Ask to answer the question later in the interview. By coming back to this question at a later time during the interview, you’ll have the opportunity to think about it more. You may also be able to get a better understanding of what the interviewer is looking to learn from this question by the other questions they ask in the interview. 


To ask the interviewer to come back to this question try saying something like:


"That's a tough question. May I have more time to think about it and answer later?



Answer It Later

If delaying your answer for the end of the interview isn’t enough time to provide a quality response, here’s your next move. Answer it later, as in after the interview. This may shock you, but you don’t have to answer every interview question on demand. If you’re too stressed or can’t think of a solid answer, provide your answer after the interview. 

If you're unable to think of an answer, ask to provide an answer after the interview. Take some time in a less pressure setting to consider or research. Then give your answer as part of your interview follow up. 

To ask to answer an interview question later, say something like:

"That's a great question. May I follow up with you after the interview so I can think about it further?

Then follow up with the interviewer by email with your well thought out answer later.



Don’t Make It Up

Even those of us who are the best at interviews may get questions that they have no idea how to answer. If you find yourself without an answer even after asking a clarifying question, there is no shame in simply saying that you don’t have an answer.

It’s ok to not have an answer to every interview question. It is better to say that you don’t know than to make up an answer that could not make sense or not be the best representation of your skill. When you honestly don’t know the answer to a question you’re asked during an interview say so. 

You can say something like: 

"I'm not sure. But I will continue to think about this after the interview."

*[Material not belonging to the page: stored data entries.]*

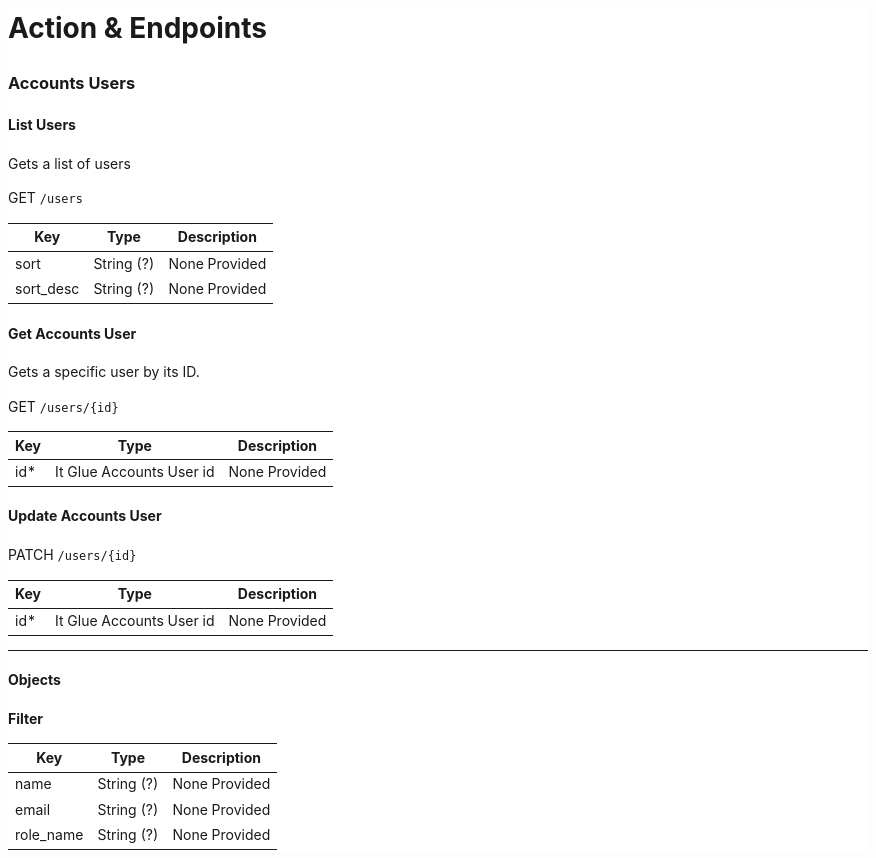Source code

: # Action & Endpoints

### Accounts Users

#### List Users[​](http://localhost:3000/docs/integrations/Documentation/documentation-it-glue-integration#list-users) <a href="#list-users" id="list-users"></a>

Gets a list of users

GET `/users`

| Key        | Type       | Description   |
| ---------- | ---------- | ------------- |
| sort       | String (?) | None Provided |
| sort\_desc | String (?) | None Provided |

#### Get Accounts User[​](http://localhost:3000/docs/integrations/Documentation/documentation-it-glue-integration#get-accounts-user) <a href="#get-accounts-user" id="get-accounts-user"></a>

Gets a specific user by its ID.

GET `/users/{id}`

| Key  | Type                     | Description   |
| ---- | ------------------------ | ------------- |
| id\* | It Glue Accounts User id | None Provided |

#### Update Accounts User[​](http://localhost:3000/docs/integrations/Documentation/documentation-it-glue-integration#update-accounts-user) <a href="#update-accounts-user" id="update-accounts-user"></a>

PATCH `/users/{id}`

| Key  | Type                     | Description   |
| ---- | ------------------------ | ------------- |
| id\* | It Glue Accounts User id | None Provided |

***

#### Objects[​](http://localhost:3000/docs/integrations/Documentation/documentation-it-glue-integration#objects) <a href="#objects" id="objects"></a>

**Filter**[**​**](http://localhost:3000/docs/integrations/Documentation/documentation-it-glue-integration#filter)

| Key        | Type       | Description   |
| ---------- | ---------- | ------------- |
| name       | String (?) | None Provided |
| email      | String (?) | None Provided |
| role\_name | String (?) | None Provided |
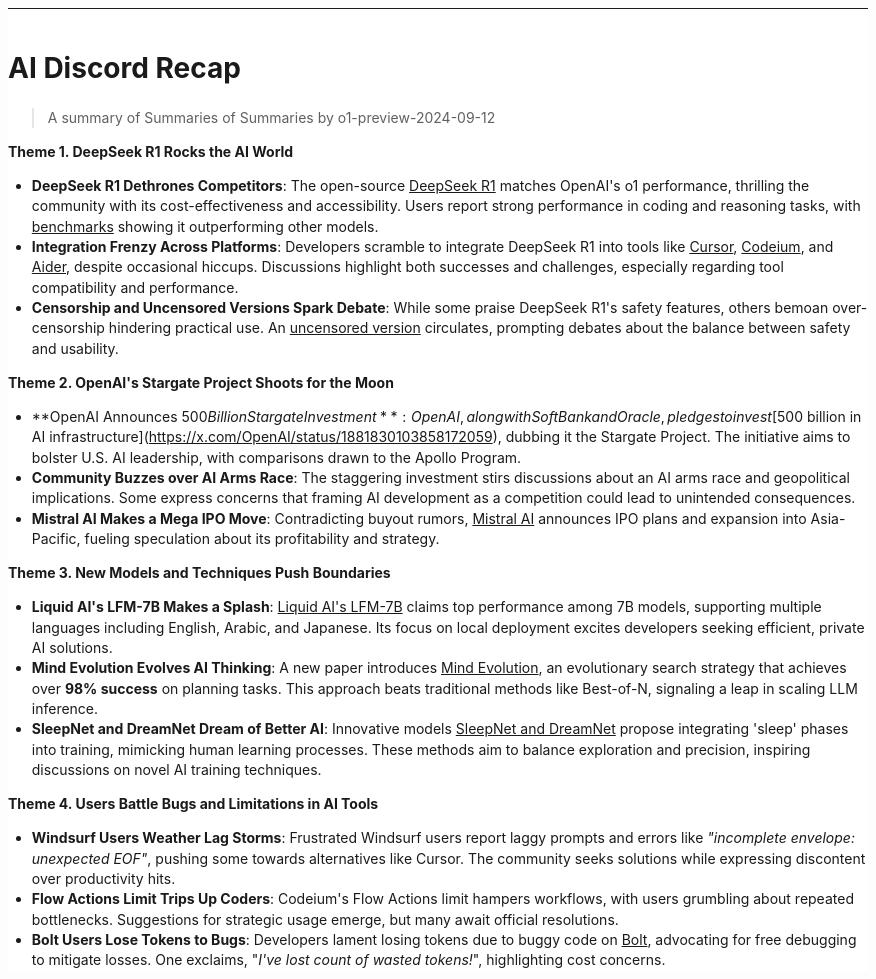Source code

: 
---

# AI Discord Recap

> A summary of Summaries of Summaries by o1-preview-2024-09-12

**Theme 1. DeepSeek R1 Rocks the AI World**

- **DeepSeek R1 Dethrones Competitors**: The open-source [DeepSeek R1](https://github.com/deepseek-ai/DeepSeek-R1) matches OpenAI's o1 performance, thrilling the community with its cost-effectiveness and accessibility. Users report strong performance in coding and reasoning tasks, with [benchmarks](https://x.com/TheXeophon/status/1881443117787984265) showing it outperforming other models.
- **Integration Frenzy Across Platforms**: Developers scramble to integrate DeepSeek R1 into tools like [Cursor](https://www.cursor.com/), [Codeium](https://codeium.com/), and [Aider](https://aider.chat/), despite occasional hiccups. Discussions highlight both successes and challenges, especially regarding tool compatibility and performance.
- **Censorship and Uncensored Versions Spark Debate**: While some praise DeepSeek R1's safety features, others bemoan over-censorship hindering practical use. An [uncensored version](https://huggingface.co/Joseph717171/DeepSeek-R1-Distill-Llama-8B-OQ8_0-F32.EF32.IQ4_K-Q8_0-GGUF) circulates, prompting debates about the balance between safety and usability.

**Theme 2. OpenAI's Stargate Project Shoots for the Moon**

- **OpenAI Announces $500 Billion Stargate Investment**: OpenAI, along with SoftBank and Oracle, pledges to invest [$500 billion in AI infrastructure](https://x.com/OpenAI/status/1881830103858172059), dubbing it the Stargate Project. The initiative aims to bolster U.S. AI leadership, with comparisons drawn to the Apollo Program.
- **Community Buzzes over AI Arms Race**: The staggering investment stirs discussions about an AI arms race and geopolitical implications. Some express concerns that framing AI development as a competition could lead to unintended consequences.
- **Mistral AI Makes a Mega IPO Move**: Contradicting buyout rumors, [Mistral AI](https://x.com/btibor91/status/1881692647456477189) announces IPO plans and expansion into Asia-Pacific, fueling speculation about its profitability and strategy.

**Theme 3. New Models and Techniques Push Boundaries**

- **Liquid AI's LFM-7B Makes a Splash**: [Liquid AI's LFM-7B](https://www.liquid.ai/lfm-7b) claims top performance among 7B models, supporting multiple languages including English, Arabic, and Japanese. Its focus on local deployment excites developers seeking efficient, private AI solutions.
- **Mind Evolution Evolves AI Thinking**: A new paper introduces [Mind Evolution](https://arxiv.org/abs/2501.09891), an evolutionary search strategy that achieves over **98% success** on planning tasks. This approach beats traditional methods like Best-of-N, signaling a leap in scaling LLM inference.
- **SleepNet and DreamNet Dream of Better AI**: Innovative models [SleepNet and DreamNet](https://arxiv.org/abs/2410.18156) propose integrating 'sleep' phases into training, mimicking human learning processes. These methods aim to balance exploration and precision, inspiring discussions on novel AI training techniques.

**Theme 4. Users Battle Bugs and Limitations in AI Tools**

- **Windsurf Users Weather Lag Storms**: Frustrated Windsurf users report laggy prompts and errors like *"incomplete envelope: unexpected EOF"*, pushing some towards alternatives like Cursor. The community seeks solutions while expressing discontent over productivity hits.
- **Flow Actions Limit Trips Up Coders**: Codeium's Flow Actions limit hampers workflows, with users grumbling about repeated bottlenecks. Suggestions for strategic usage emerge, but many await official resolutions.
- **Bolt Users Lose Tokens to Bugs**: Developers lament losing tokens due to buggy code on [Bolt](https://www.stackblitz.com/), advocating for free debugging to mitigate losses. One exclaims, "*I've lost count of wasted tokens!*", highlighting cost concerns.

Even the best and most prepared candidates can get stuck on an interview question. Interviews are highly stressful and require you to think quickly on your feet. You may not be prepared or be able to think of an effective answer to a question for a variety of reasons. That’s why being prepared for a situation where you’re stuck on an interview question is important. By tucking these ideas into your interview preparation toolkit, you're able to bounce back quickly from those situations and calmly continue with the interview.